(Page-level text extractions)
↓↓↓
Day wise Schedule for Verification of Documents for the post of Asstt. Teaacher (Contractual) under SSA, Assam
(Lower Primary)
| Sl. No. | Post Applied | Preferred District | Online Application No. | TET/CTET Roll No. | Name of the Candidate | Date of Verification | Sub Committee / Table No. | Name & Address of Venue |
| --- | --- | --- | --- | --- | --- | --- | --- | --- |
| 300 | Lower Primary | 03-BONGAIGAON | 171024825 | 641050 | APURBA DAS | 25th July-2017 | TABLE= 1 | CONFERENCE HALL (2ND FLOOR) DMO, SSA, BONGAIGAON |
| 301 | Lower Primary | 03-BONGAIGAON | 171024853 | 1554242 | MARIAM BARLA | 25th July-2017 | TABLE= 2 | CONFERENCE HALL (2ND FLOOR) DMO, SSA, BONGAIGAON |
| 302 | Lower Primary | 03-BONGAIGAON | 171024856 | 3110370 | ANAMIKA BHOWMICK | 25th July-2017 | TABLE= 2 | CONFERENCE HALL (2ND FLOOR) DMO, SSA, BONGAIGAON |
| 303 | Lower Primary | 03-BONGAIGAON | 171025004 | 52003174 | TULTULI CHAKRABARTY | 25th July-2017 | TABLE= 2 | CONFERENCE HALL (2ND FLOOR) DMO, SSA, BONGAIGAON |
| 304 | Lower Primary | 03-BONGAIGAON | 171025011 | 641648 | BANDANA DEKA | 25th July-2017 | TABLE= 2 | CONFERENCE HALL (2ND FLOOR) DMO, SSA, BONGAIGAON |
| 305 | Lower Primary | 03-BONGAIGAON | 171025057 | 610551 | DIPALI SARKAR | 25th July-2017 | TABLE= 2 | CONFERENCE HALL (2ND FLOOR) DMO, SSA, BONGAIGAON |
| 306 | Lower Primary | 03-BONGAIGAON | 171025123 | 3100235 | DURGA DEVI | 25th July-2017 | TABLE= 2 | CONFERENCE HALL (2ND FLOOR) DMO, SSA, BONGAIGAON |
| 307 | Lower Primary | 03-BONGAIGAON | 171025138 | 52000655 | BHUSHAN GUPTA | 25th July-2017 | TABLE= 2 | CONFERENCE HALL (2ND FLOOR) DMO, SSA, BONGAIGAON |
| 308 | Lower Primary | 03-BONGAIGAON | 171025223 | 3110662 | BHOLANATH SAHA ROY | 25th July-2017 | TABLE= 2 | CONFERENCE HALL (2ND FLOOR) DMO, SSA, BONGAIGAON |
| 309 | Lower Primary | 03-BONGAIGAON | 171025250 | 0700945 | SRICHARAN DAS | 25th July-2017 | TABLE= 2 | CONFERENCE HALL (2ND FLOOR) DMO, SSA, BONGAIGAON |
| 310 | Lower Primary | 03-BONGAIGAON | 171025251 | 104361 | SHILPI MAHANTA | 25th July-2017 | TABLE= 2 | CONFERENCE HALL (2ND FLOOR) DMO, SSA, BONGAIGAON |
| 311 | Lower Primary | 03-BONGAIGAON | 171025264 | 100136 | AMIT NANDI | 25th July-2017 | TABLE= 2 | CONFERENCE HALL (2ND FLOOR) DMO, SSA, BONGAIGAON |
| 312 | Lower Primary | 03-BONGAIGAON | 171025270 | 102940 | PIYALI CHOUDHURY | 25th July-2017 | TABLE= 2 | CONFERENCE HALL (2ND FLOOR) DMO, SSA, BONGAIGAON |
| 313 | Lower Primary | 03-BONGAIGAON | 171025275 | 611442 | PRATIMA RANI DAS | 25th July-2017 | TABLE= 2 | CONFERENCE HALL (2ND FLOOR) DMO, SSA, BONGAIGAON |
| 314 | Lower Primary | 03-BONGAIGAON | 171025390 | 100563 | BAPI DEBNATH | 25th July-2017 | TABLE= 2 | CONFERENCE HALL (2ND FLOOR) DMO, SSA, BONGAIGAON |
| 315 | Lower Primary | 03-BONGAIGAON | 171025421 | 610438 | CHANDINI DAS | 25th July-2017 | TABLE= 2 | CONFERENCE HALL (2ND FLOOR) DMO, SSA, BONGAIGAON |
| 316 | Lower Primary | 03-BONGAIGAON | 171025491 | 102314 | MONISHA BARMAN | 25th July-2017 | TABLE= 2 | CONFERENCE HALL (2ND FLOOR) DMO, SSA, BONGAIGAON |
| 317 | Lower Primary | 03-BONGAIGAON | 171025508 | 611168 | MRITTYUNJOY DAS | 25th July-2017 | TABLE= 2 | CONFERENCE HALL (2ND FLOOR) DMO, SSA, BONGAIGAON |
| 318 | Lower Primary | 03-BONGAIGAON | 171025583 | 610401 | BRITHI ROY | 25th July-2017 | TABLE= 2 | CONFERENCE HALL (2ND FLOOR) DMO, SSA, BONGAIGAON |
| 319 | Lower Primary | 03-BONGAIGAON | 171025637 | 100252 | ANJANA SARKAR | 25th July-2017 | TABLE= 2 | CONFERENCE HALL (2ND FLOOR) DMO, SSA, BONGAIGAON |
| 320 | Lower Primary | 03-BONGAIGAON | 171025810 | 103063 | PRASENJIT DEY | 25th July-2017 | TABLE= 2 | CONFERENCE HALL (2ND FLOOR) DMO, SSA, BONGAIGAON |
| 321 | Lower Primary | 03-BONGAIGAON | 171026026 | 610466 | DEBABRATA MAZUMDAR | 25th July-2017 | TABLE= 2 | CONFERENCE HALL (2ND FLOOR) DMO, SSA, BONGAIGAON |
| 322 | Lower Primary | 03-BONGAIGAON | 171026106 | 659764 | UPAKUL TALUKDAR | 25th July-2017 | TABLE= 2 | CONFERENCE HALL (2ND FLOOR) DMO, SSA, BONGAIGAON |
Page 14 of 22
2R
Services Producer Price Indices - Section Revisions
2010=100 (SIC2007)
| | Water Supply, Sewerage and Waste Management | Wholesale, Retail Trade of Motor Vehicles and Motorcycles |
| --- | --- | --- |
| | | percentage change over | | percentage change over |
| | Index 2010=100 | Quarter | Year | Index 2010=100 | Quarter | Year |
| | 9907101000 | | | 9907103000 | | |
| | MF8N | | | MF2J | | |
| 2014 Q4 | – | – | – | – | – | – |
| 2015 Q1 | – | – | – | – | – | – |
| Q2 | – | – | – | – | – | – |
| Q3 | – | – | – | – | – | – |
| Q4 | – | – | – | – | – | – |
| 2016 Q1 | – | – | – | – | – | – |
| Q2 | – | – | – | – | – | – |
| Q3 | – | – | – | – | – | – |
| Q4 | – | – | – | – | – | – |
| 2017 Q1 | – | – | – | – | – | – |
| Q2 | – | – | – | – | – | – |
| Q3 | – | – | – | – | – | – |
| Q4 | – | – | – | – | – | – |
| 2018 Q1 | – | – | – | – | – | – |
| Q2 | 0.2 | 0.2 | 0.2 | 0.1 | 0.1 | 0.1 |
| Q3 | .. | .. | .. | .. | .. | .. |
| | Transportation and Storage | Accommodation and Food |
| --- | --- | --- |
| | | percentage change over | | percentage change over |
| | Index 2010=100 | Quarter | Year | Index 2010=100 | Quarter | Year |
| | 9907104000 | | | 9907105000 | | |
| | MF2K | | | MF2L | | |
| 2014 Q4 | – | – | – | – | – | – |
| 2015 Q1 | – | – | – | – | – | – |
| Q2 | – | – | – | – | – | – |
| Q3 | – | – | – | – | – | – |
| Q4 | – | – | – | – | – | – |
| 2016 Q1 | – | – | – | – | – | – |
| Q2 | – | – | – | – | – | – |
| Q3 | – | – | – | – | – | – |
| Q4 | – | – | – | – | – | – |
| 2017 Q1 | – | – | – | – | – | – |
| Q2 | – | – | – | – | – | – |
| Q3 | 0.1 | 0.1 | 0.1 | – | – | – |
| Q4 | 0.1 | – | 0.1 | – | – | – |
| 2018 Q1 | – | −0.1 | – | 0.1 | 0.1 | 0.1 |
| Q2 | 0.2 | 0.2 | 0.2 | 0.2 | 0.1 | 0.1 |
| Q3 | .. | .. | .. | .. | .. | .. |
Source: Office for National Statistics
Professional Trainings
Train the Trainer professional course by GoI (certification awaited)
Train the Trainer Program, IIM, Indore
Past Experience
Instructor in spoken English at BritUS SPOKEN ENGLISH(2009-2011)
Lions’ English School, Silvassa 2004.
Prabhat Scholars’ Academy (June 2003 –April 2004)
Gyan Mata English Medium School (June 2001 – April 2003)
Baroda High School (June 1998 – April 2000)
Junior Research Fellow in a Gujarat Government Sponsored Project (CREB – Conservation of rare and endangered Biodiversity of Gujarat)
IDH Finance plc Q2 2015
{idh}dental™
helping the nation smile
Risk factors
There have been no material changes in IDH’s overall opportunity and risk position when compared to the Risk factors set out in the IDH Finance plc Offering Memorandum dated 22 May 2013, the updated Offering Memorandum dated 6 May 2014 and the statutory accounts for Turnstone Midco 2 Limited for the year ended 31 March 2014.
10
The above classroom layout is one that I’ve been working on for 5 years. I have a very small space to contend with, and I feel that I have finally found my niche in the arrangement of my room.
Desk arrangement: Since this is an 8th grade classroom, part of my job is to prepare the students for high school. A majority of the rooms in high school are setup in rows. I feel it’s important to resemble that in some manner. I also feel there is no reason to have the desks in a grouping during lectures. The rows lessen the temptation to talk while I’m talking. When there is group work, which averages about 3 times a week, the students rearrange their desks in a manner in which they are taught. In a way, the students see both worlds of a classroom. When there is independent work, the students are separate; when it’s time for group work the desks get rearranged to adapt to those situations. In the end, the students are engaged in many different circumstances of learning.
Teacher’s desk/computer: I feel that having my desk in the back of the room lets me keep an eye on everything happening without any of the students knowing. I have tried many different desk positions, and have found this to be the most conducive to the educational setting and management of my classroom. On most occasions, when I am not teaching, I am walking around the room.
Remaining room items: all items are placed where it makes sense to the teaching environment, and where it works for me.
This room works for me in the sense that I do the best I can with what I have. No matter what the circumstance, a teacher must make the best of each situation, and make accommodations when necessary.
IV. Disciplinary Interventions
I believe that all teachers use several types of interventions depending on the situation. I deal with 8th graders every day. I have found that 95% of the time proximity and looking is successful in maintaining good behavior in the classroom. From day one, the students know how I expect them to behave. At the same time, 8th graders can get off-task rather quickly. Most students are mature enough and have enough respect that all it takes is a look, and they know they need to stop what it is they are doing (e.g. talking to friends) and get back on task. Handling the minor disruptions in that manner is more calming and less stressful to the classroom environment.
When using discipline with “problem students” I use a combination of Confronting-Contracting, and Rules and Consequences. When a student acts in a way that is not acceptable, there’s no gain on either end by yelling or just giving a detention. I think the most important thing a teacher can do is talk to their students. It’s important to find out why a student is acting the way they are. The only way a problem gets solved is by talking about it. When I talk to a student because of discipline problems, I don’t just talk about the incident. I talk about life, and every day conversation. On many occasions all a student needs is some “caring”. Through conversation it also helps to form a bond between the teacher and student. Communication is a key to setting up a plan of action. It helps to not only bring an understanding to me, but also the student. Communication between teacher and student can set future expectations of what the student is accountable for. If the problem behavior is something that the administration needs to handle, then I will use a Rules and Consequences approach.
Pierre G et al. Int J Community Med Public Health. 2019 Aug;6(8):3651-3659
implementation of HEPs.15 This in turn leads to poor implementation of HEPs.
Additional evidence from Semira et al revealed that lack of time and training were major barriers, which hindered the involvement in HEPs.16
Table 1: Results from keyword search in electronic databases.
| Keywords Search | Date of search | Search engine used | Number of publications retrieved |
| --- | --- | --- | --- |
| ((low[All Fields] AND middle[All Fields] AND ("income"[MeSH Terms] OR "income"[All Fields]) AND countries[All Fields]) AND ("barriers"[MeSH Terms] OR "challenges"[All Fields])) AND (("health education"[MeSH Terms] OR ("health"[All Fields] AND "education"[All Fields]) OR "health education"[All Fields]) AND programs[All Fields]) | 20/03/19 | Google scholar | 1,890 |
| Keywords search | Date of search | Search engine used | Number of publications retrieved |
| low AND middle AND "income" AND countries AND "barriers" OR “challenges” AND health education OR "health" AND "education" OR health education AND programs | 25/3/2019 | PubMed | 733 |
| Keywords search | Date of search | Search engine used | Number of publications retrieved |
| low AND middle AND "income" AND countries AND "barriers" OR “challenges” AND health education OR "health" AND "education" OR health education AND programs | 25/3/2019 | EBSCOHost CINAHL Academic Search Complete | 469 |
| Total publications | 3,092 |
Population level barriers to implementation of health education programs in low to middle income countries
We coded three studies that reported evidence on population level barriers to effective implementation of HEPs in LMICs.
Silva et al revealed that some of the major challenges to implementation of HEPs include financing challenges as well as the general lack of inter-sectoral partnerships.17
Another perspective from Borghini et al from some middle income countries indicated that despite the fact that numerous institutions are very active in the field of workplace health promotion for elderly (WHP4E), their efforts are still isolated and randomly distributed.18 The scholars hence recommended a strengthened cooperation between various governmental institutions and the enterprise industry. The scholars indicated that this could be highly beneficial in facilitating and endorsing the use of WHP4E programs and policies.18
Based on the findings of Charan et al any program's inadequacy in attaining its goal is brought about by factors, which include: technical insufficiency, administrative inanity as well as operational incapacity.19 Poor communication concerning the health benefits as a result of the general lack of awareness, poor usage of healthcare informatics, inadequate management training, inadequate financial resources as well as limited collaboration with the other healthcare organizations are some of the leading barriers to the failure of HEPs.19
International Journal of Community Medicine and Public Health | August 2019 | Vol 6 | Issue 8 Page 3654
↑↑↑
Your task
Consider the entries above and return each line with the string "Trainer".

Written reply
Train the Trainer professional course by GoI (certification awaited)
Train the Trainer Program, IIM, Indore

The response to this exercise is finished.